# INFORMATION PROVIDED

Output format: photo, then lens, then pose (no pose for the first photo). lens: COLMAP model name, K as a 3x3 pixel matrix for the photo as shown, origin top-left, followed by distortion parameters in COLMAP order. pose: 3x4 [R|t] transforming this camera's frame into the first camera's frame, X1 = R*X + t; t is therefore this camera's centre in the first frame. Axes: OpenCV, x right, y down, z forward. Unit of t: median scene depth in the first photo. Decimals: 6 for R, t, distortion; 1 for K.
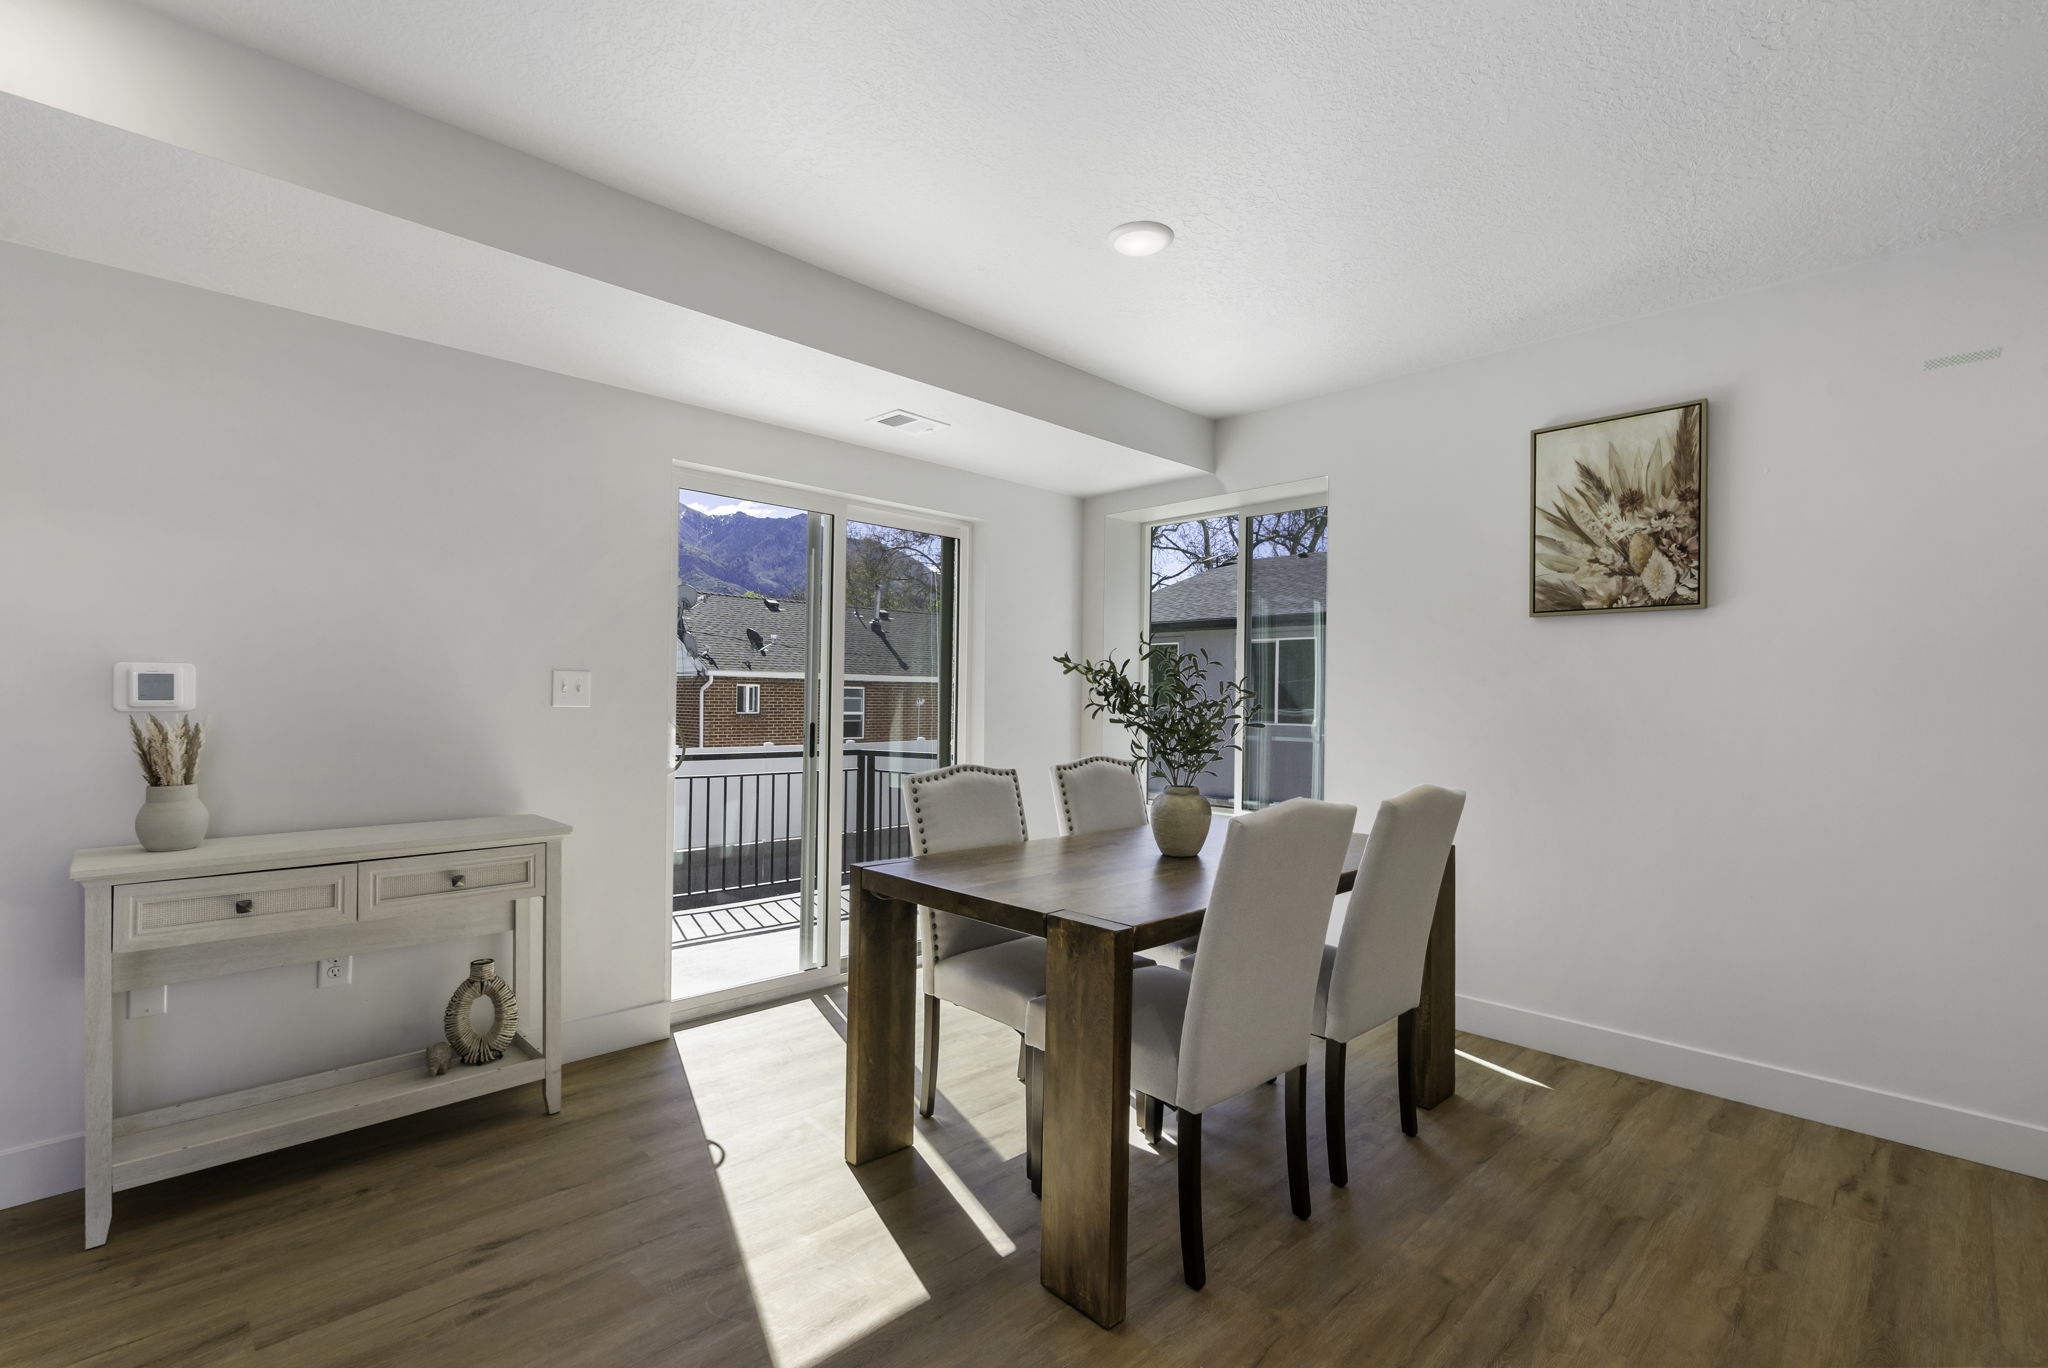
lens RADIAL K [[936.1, 0, 1018.6], [0, 936.1, 696.0], [0, 0, 1]] dist [-0.001576, 0.000106]
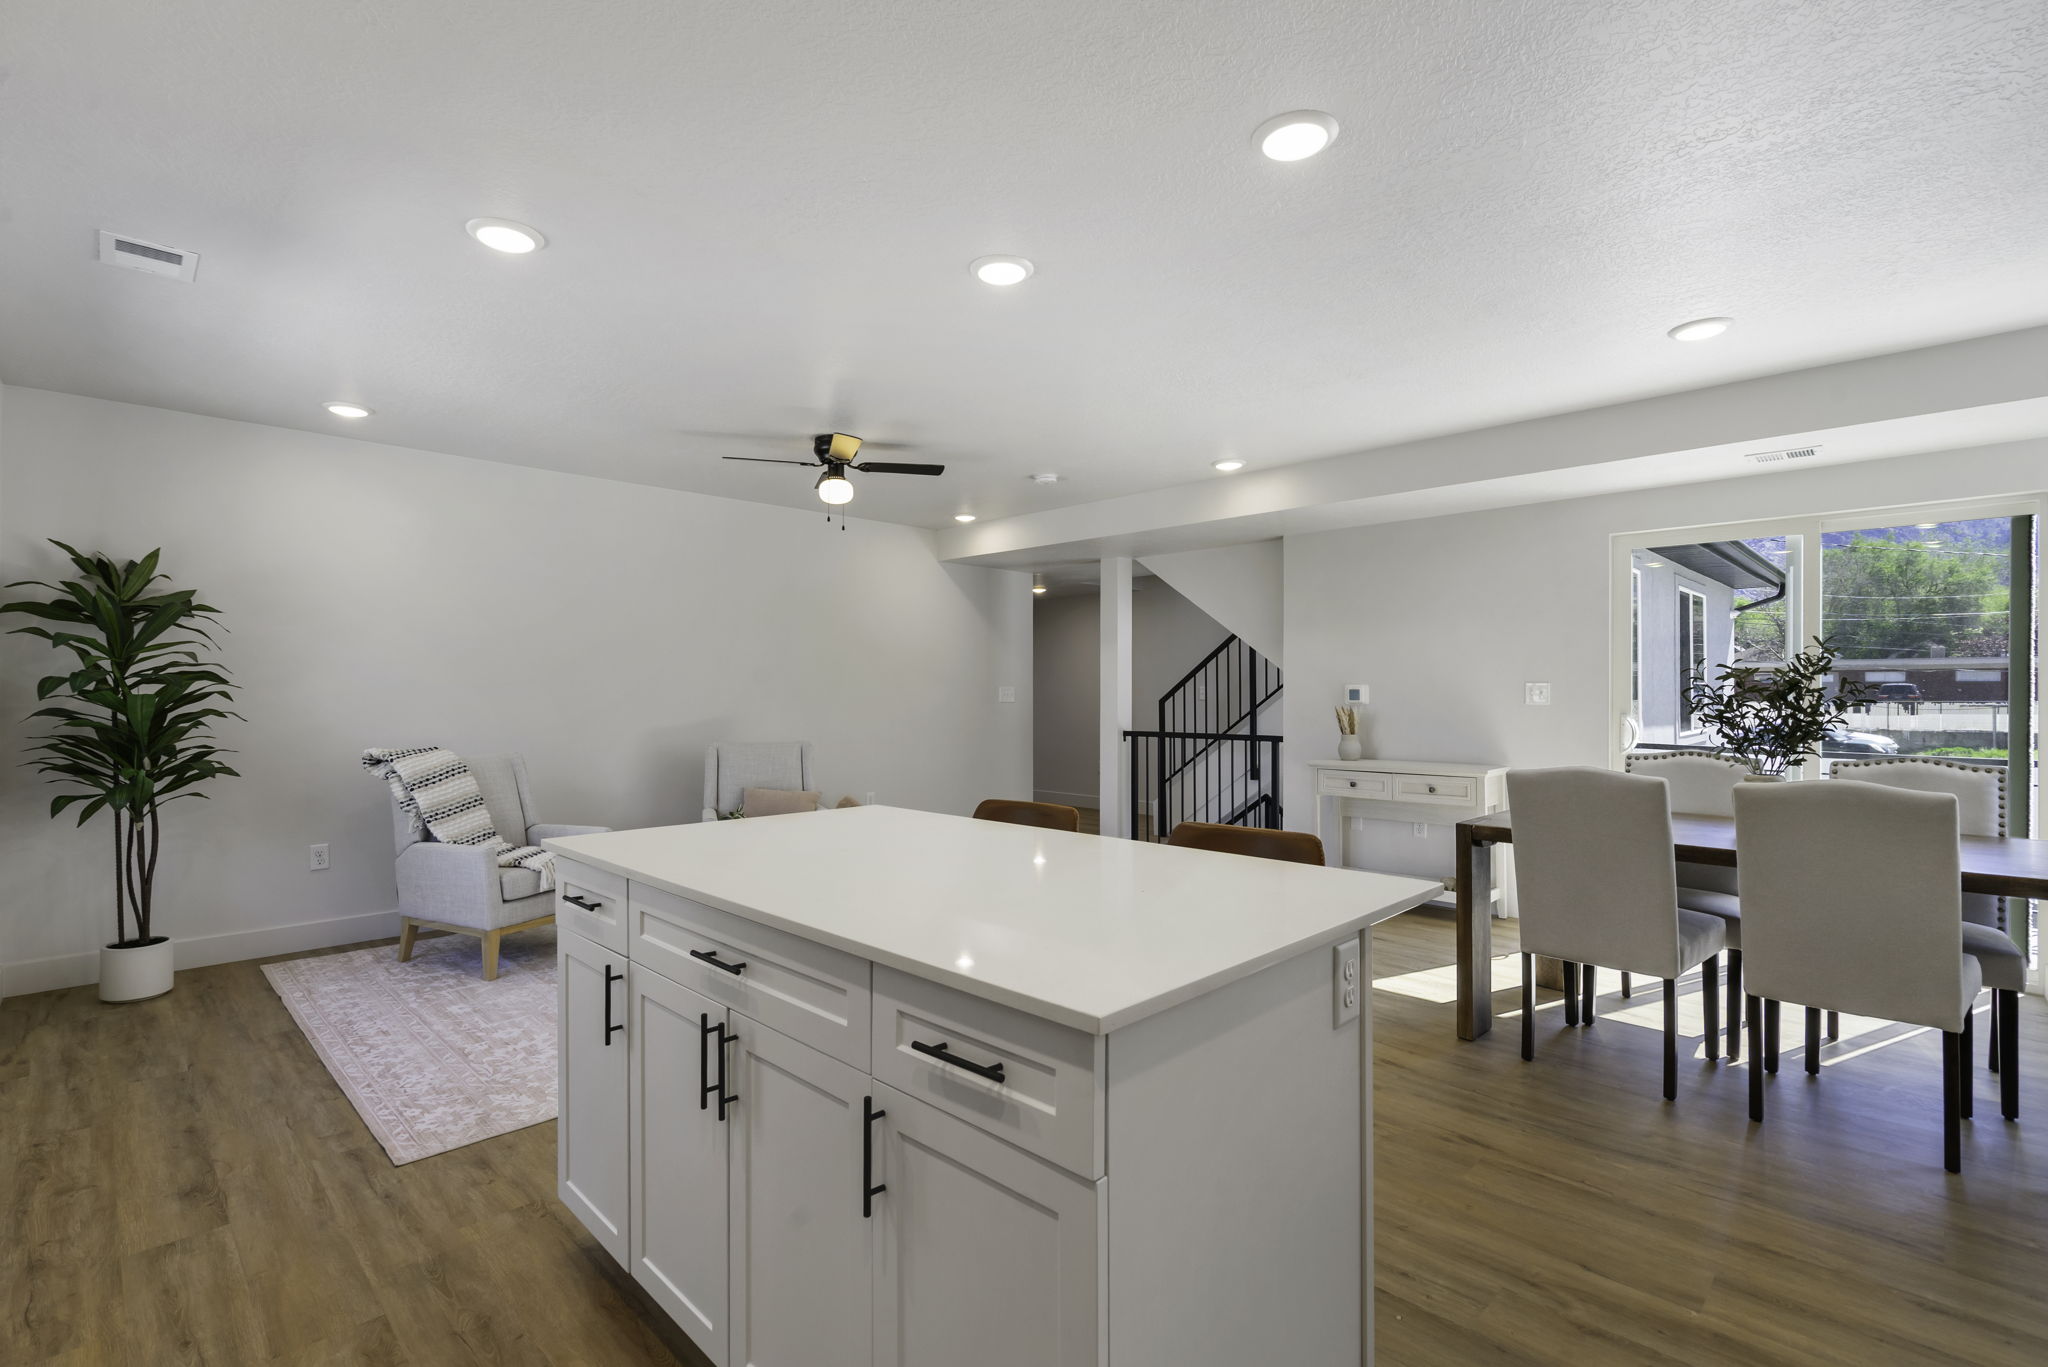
lens RADIAL K [[936.1, 0, 1014.5], [0, 936.1, 684.3], [0, 0, 1]] dist [-0.001576, 0.000106]
pose [[0.015892, -0.018387, -0.999705, 0.182022], [0.003776, 0.999825, -0.018329, 0.000550], [0.999867, -0.003484, 0.015959, 0.008648]]
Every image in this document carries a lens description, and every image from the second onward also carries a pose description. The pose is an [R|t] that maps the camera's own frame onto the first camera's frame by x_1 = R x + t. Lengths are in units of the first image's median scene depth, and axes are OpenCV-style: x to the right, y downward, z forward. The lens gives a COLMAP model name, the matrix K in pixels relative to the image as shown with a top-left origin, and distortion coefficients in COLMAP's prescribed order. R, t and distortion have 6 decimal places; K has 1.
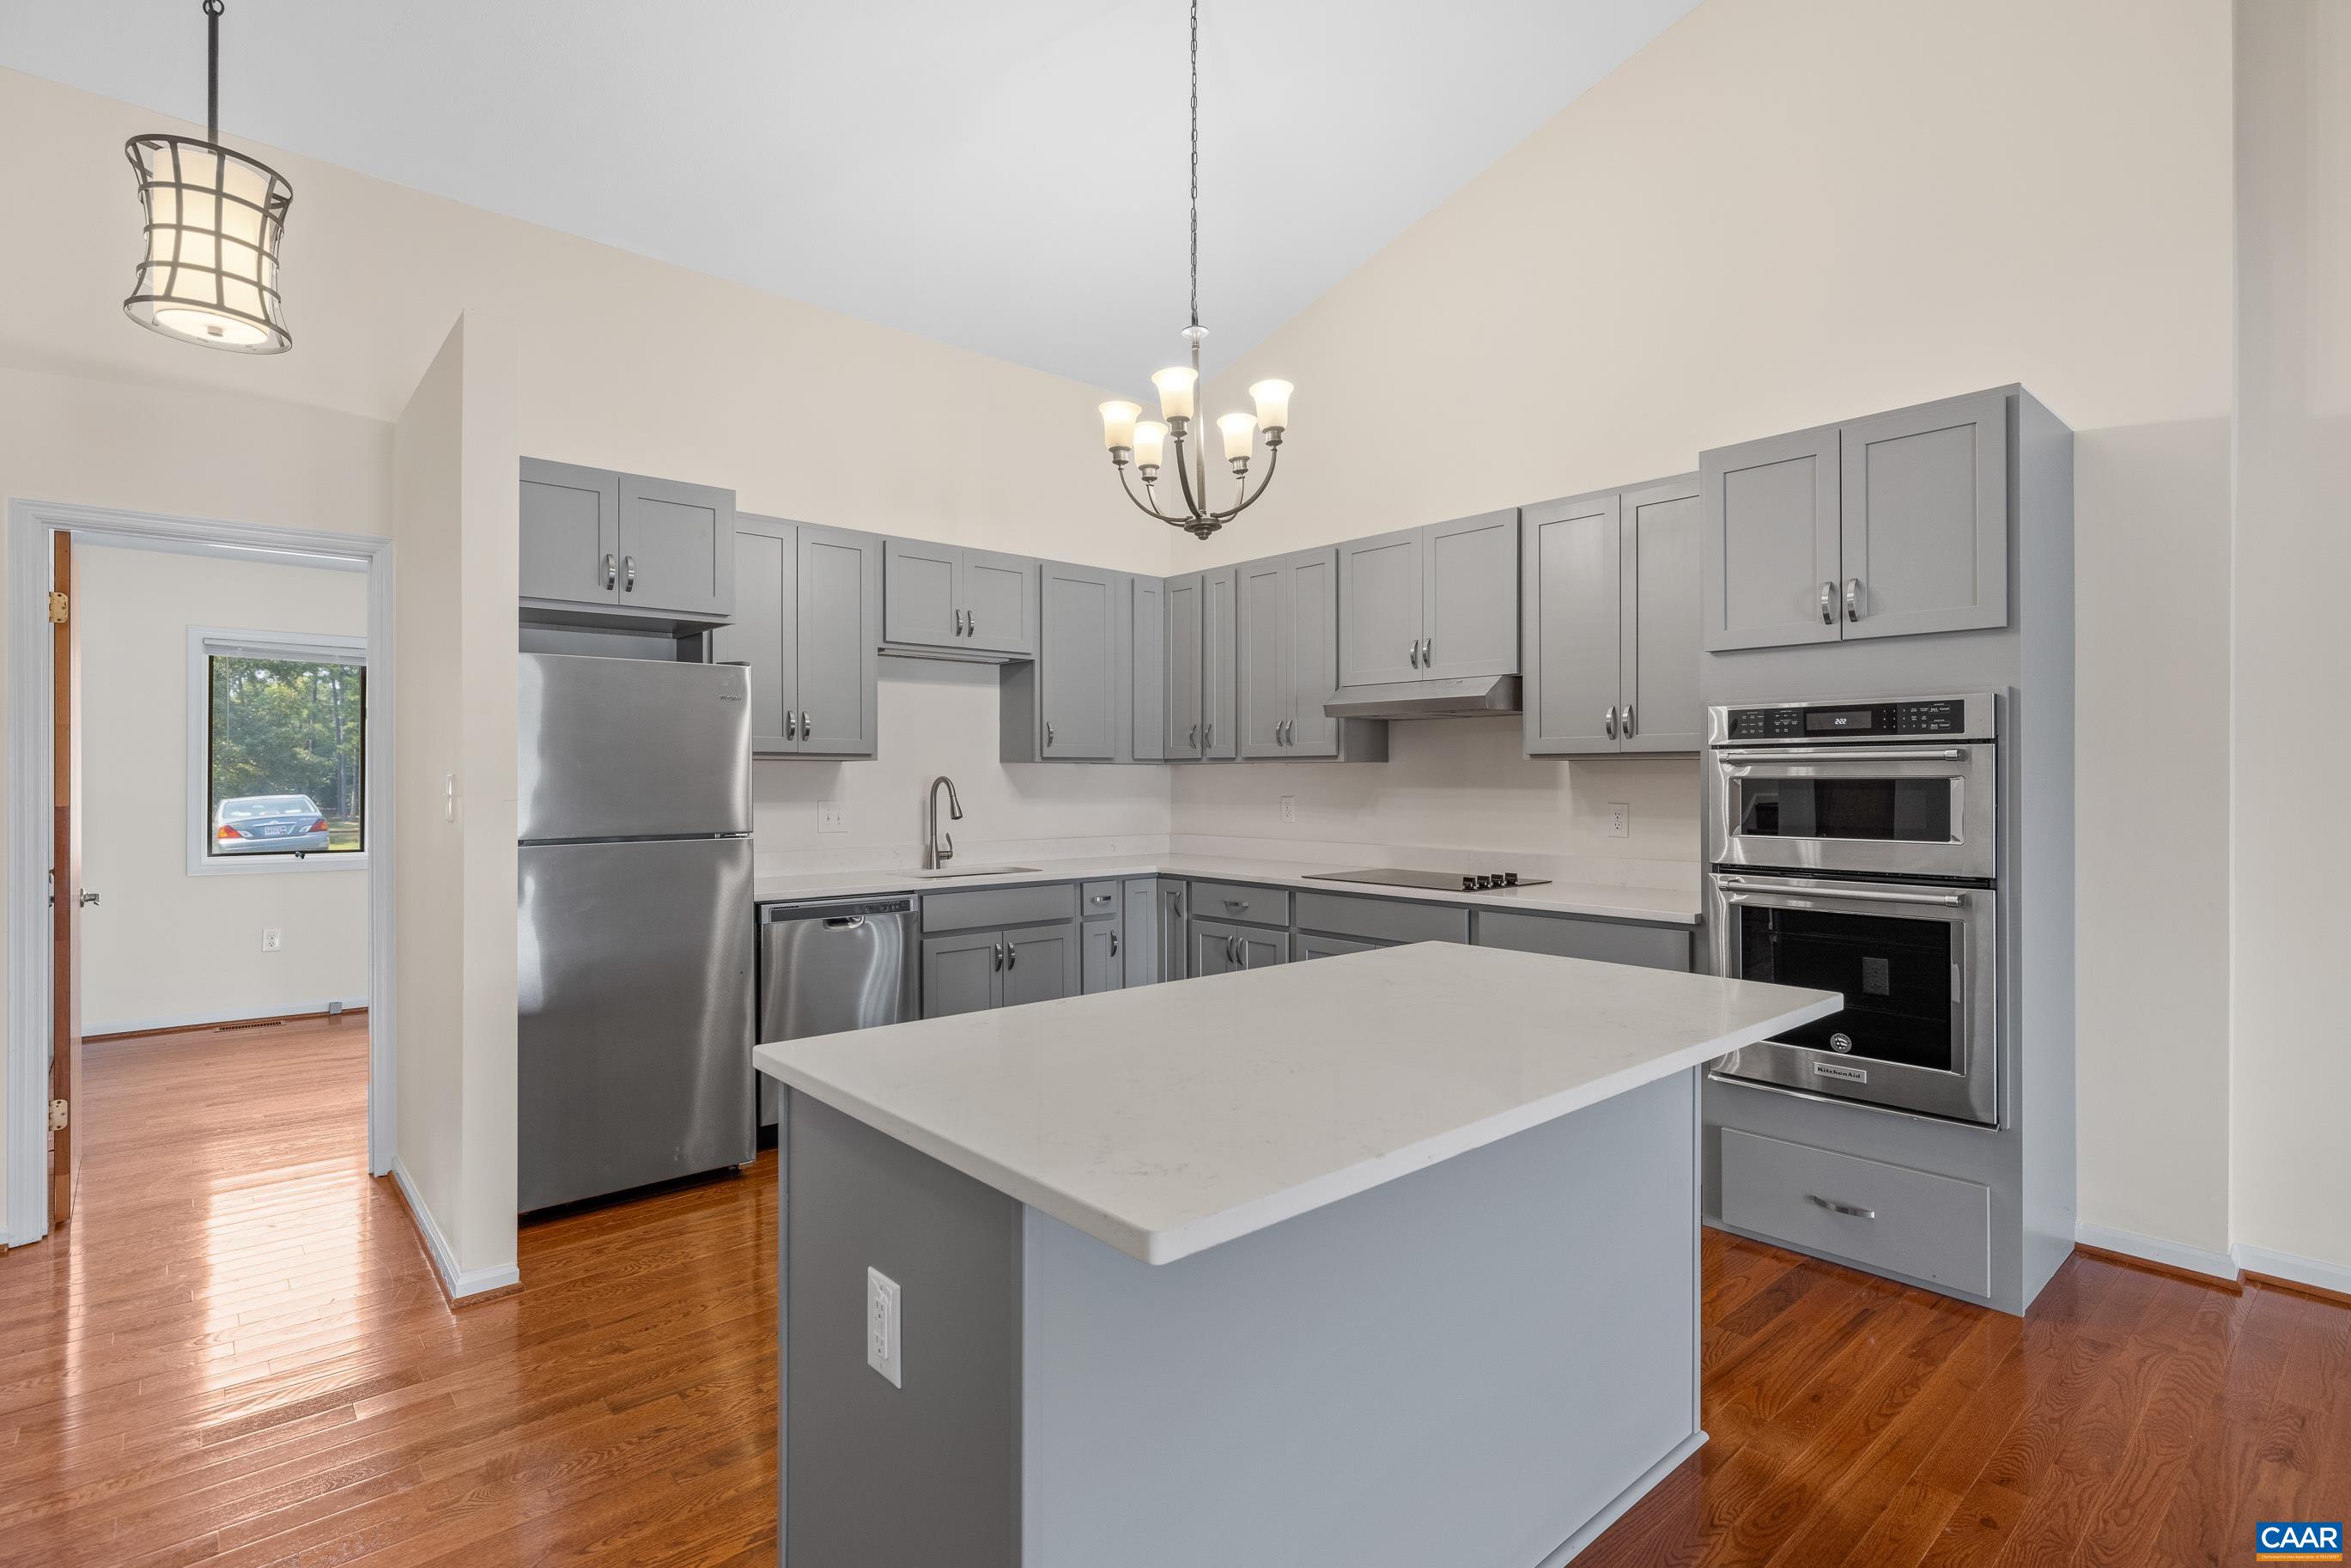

# TASK INSTRUCTIONS
Copy every line of the listing above, word for word, without the pictures.

# SOLUTION TO THIS TASK
Output format: photo, then lens, then pose (no pose for the first photo). lens: COLMAP model name, K as a 3x3 pixel matrix for the photo as shown, origin top-left, followed by distortion parameters in COLMAP order. pose: 3x4 [R|t] transforming this camera's frame into the first camera's frame, X1 = R*X + t; t is therefore this camera's centre in the first frame. Axes: OpenCV, x right, y down, z forward. Unit of t: median scene depth in the first photo. Decimals: 6 for R, t, distortion; 1 for K.
lens RADIAL K [[936.1, 0, 1018.6], [0, 936.1, 696.0], [0, 0, 1]] dist [-0.001576, 0.000106]
lens RADIAL K [[936.1, 0, 1014.5], [0, 936.1, 684.3], [0, 0, 1]] dist [-0.001576, 0.000106]
pose [[0.015892, -0.018387, -0.999705, 0.182022], [0.003776, 0.999825, -0.018329, 0.000550], [0.999867, -0.003484, 0.015959, 0.008648]]
Every image in this document carries a lens description, and every image from the second onward also carries a pose description. The pose is an [R|t] that maps the camera's own frame onto the first camera's frame by x_1 = R x + t. Lengths are in units of the first image's median scene depth, and axes are OpenCV-style: x to the right, y downward, z forward. The lens gives a COLMAP model name, the matrix K in pixels relative to the image as shown with a top-left origin, and distortion coefficients in COLMAP's prescribed order. R, t and distortion have 6 decimal places; K has 1.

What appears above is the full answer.